Speak for yourself. NHS policy is decided by the government, which is chosen by the public. Controlling something is tantamount to owning it. I see no real difference between something being government-controlled and it being publicly owned. And, the NHS is a major political issue.
This is about the most convincing and succinct argument I’ve heard for socially provided universal healthcare … but given I live in the States and I experience first hand our governments unimaginable ability to waste our money I think I’d prefer a repaired version of the system we have now (prior to the Obama changes).
I literally stood in line and talked on the phone virtually every day for 3 weeks trying to get a copy of a marriage certificate last year. I am not exaggerating when I say that upwards of 75 city and state employees WITHIN the departments responsible passed the buck and dropped the ball until I finally had a sympathetic judge find the file for me on his lunch break.
The government simply does not have the motivation to perform to a high enough standard and there isn’t enough accountability. (at least here)
The difference is a gov has a short-term mandate to run the NHS, the public then periodically decide whether they like the way i’s been run. And if they don’t…
I see than as akin to management vs. shareholders.
The point which I have been trying to make is that the US could go to a single payer system fairly easily, while going to a single provider system would be disruptive. Further, conservatives distort proposals for a single payer system into ones for a single provider system.
Obviously single provider systems are also single payer. I didn’t think that needed saying.
Why do you think the US government is especially incompetent compared to other Western industrialized democracies that do provide UHC? I don’t see anything that separates them from all the others. I think the US gov’t. would be no worse than any other at UHC.
Gee, I spent hours on the phone with the phone company. Let’s do away with private enterprise. :rolleyes:
I had to get a new license a year or so ago, and went to the dreaded motor vehicle bureau. They allow you to make appointments, a guy administered eye tests while we were waiting in line for something else, and I was out of there in under an hour.
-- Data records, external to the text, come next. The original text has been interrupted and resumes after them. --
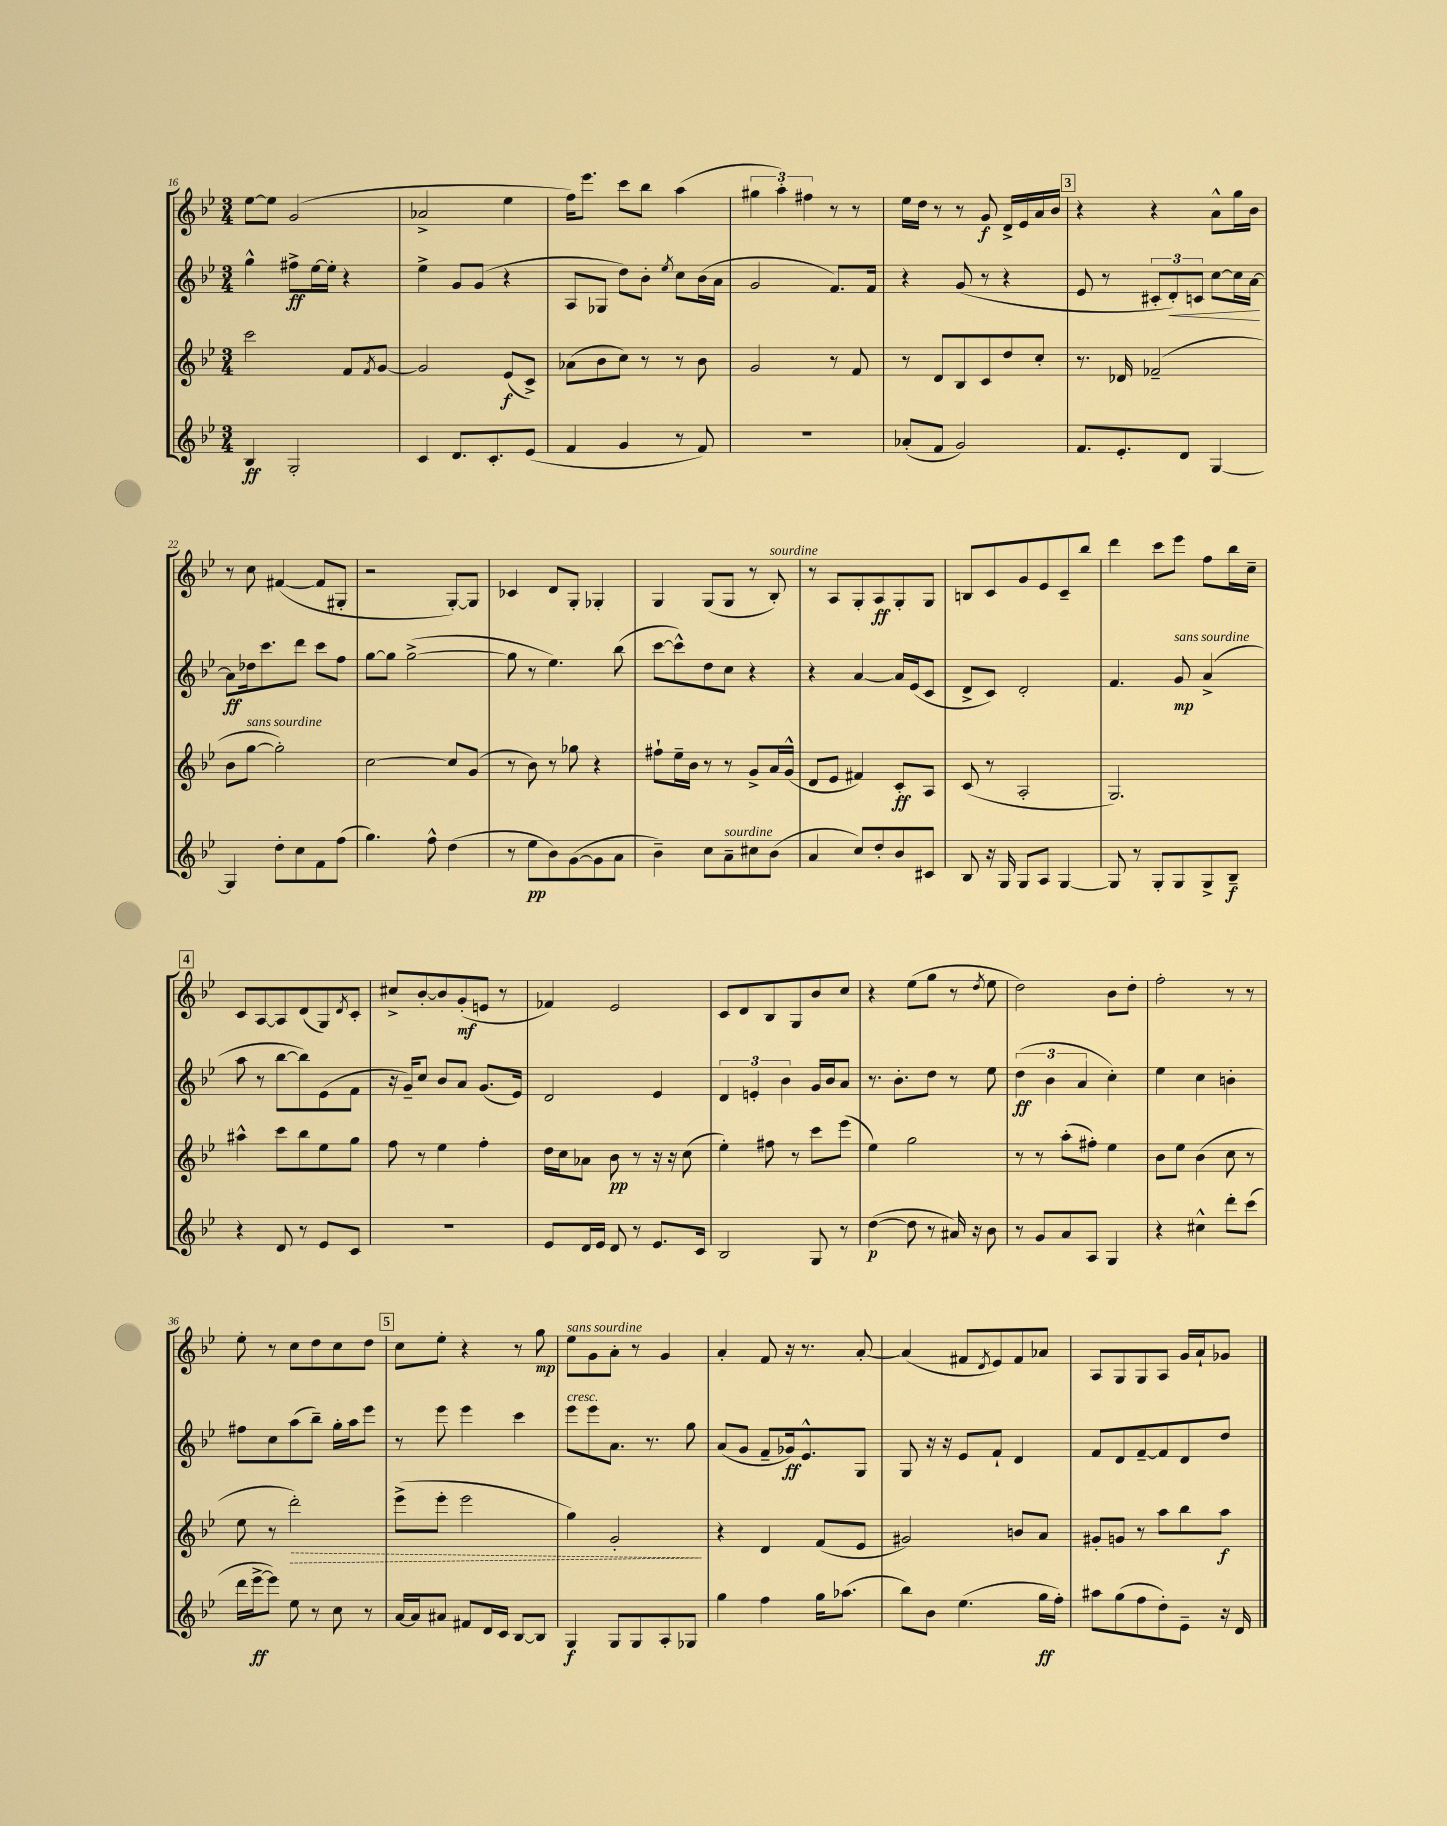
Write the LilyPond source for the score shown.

<<
\new StaffGroup <<
\new Staff = "s0" {
    \clef treble \key bes \major \numericTimeSignature \time 3/4
    ees''8~ ees''8 g'2( |
    aes'2-> ees''4 |
    f''16) ees'''8. c'''8 bes''8 a''4( |
    \tuplet 3/2 { gis''4 a''4-.) fis''4 } r8 r8 |
    ees''16 d''16 r8 r8 g'8\f d'16-> ees'16 a'16 bes'16 |
    \mark \markup { \box "3" } r4 r4 a'8-^ g''16 bes'16 |
    r8 c''8 fis'4~( fis'8 gis8-. |
    r2 g8~-.) g8 |
    ces'4 d'8 g8-. ges4-. |
    g4 g8( g8 r8 bes8-.^\markup { \italic "sourdine" }) |
    r8 a8 g8-. a8\ff g8-. g8 |
    b8 c'8 g'8 ees'8 c'8-- bes''8 |
    d'''4 c'''8 ees'''8 f''8 bes''16 c''16-- |
    \mark \markup { \box "4" } c'8 a8~ a8 d'8( g8) \acciaccatura { d'8 } c'8-. |
    cis''8-> bes'8~-. bes'8 g'8-.\mf( e'8 r8 |
    fes'4) ees'2 |
    c'8 d'8 bes8 g8 bes'8 c''8 |
    r4 ees''8( g''8 r8 \acciaccatura { d''8 } ees''8 |
    d''2) bes'8 d''8-. |
    f''2-. r8 r8 |
    ees''8-. r8 c''8 d''8 c''8 d''8 |
    \mark \markup { \box "5" } c''8 ees''8-. r4 r8 g''8\mp |
    ees''8^\markup { \italic "sans sourdine" } g'8 a'8-. r8 g'4 |
    a'4-. f'8 r16 r8. a'8~-. |
    a'4( fis'8 \acciaccatura { d'8 } ees'8) fis'8 aes'8 |
    a8 g8 g8 a8 g'16 a'16-! ges'8 \bar "|." |
}
\new Staff = "s1" {
    \clef treble \key bes \major \numericTimeSignature \time 3/4
    g''4-^ fis''8->\ff ees''16~ ees''16-. r4 |
    ees''4-> g'8 g'8( r4 |
    a8 ges8 d''8) bes'8-. \acciaccatura { ees''8 } c''8 bes'16( a'16 |
    g'2 f'8.) f'16 |
    r4 g'8( r8 r4 |
    \mark \markup { \box "3" } ees'8 r8 \tuplet 3/2 { cis'8-. d'8-.\<) c'8 } c''8~ c''16 a'16~\! |
    a'8\ff des''16 c'''8. d'''8 c'''8 f''8 |
    g''8~ g''8 g''2~->( |
    g''8 r8 ees''4.) bes''8( |
    c'''8~ c'''8-^) d''8 c''8 r4 |
    r4 a'4~ a'16 ees'16( c'8 |
    d'8-> c'8) d'2-. |
    f'4. g'8\mp^\markup { \italic "sans sourdine" } a'4->( |
    \mark \markup { \box "4" } a''8 r8 bes''8~ bes''8) ees'8( f'8 |
    r16 g'16--) c''8 bes'8 a'8 g'8.( ees'16) |
    d'2 ees'4 |
    \tuplet 3/2 { d'4 e'4-. bes'4 } g'16 bes'16 a'8 |
    r8. bes'8.-. d''8 r8 ees''8 |
    \tuplet 3/2 { d''4\ff( bes'4 a'4 } c''4-.) |
    ees''4 c''4 b'4-. |
    fis''8 c''8 a''8( bes''8--) g''16-. a''16 ees'''8 |
    \mark \markup { \box "5" } r8 ees'''8 ees'''4 c'''4 |
    ees'''8^\markup { \italic "cresc." } ees'''8 a'8. r8. g''8 |
    a'8( g'8 f'8-- ges'16\ff) ees'8.-^ g8 |
    g8 r16 r16 ees'8 f'8-! d'4 |
    f'8 d'8 f'8~-- f'8 d'8 d''8 \bar "|." |
}
\new Staff = "s2" {
    \clef treble \key bes \major \numericTimeSignature \time 3/4
    c'''2 f'8 \acciaccatura { f'8 } g'8~ |
    g'2 ees'8\f( c'8->) |
    aes'8( bes'8 c''8) r8 r8 bes'8 |
    g'2 r8 f'8 |
    r8 d'8 bes8 c'8 d''8 c''8-. |
    \mark \markup { \box "3" } r8. des'16 fes'2--( |
    bes'8 g''8~^\markup { \italic "sans sourdine" } g''2-.) |
    c''2~ c''8 g'8( |
    r8 bes'8) r8 ges''8 r4 |
    fis''8-! ees''16-- bes'16 r8 r8 g'8-> a'16 g'16-^( |
    d'8 ees'8 fis'4) c'8-.\ff a8 |
    c'8( r8 a2-. |
    g2.) |
    \mark \markup { \box "4" } ais''4-^ c'''8 bes''8 ees''8 g''8 |
    f''8 r8 ees''4 f''4-. |
    d''16 c''16 aes'8 bes'8\pp r8 r16 r16 c''8( |
    ees''4-.) fis''8 r8 c'''8 ees'''8( |
    ees''4) g''2 |
    r8 r8 a''8-.( fis''8-.) ees''4 |
    bes'8 ees''8 bes'4( c''8 r8 |
    ees''8 r8 \once \override Hairpin.style = #'dashed-line d'''2-.\>) |
    \mark \markup { \box "5" } ees'''8->( ees'''8-. ees'''2 |
    g''4) g'2-.\! |
    r4 d'4 f'8( ees'8 |
    gis'2) b'8 a'8 |
    gis'8-. g'8 r8 a''8 bes''8 a''8\f \bar "|." |
}
\new Staff = "s3" {
    \clef treble \key bes \major \numericTimeSignature \time 3/4
    bes4\ff g2-. |
    c'4 d'8. c'8.-. ees'8( |
    f'4 g'4 r8 f'8) |
    R2. |
    aes'8-.( f'8 g'2) |
    \mark \markup { \box "3" } f'8. ees'8.-. d'8 g4~ |
    g4 d''8-. c''8 f'8 f''8( |
    g''4.) f''8-^ d''4( |
    r8 ees''8\pp bes'8) g'8~( g'8 a'8 |
    bes'4--) c''8 a'8--^\markup { \italic "sourdine" } cis''8 bes'8( |
    a'4 c''8) d''8-. bes'8 cis'8 |
    bes8 r16 g16 g8 a8 g4~ |
    g8 r8 g8-. g8 g8-> bes8--\f |
    \mark \markup { \box "4" } r4 d'8 r8 ees'8 c'8 |
    R2. |
    ees'8 d'16 ees'16 d'8 r8 ees'8. c'16 |
    bes2 g8 r8 |
    d''4~\p( d''8 r8 ais'16) r16 bes'8 |
    r8 g'8 a'8 a8 g4 |
    r4 cis''4-^ d'''8-. c'''8( |
    d'''16 ees'''16~->\ff ees'''8) ees''8 r8 c''8 r8 |
    \mark \markup { \box "5" } a'16~ a'16 ais'8 fis'8 d'16 c'16 bes8~ bes8 |
    g4\f g8 g8 a8-. ges8 |
    g''4 f''4 g''16 aes''8.( |
    bes''8) bes'8 ees''4.( g''16\ff f''16-.) |
    ais''8 g''8( f''8 d''8-.) ees'8-- r16 d'16 \bar "|." |
}
>>
>>
\layout { \context { \Score currentBarNumber = #16 } }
I could get the forms to order copies of my father’s death certificates on-line. I had to get it notarized, but it was simple. Even better, when I needed an EIN for his trust, it was done immediately and a number assigned and a letter for it generated on the IRS website - no phone calls, no people, done in under five minutes.
The right wing assertion that government never does anything right is a big heaping pile of bullshit. Businesses are in business to make money - if serving customers meets that goal they will, if screwing customers meets that goal, they will do that. Our health care system demonstrates this quite well.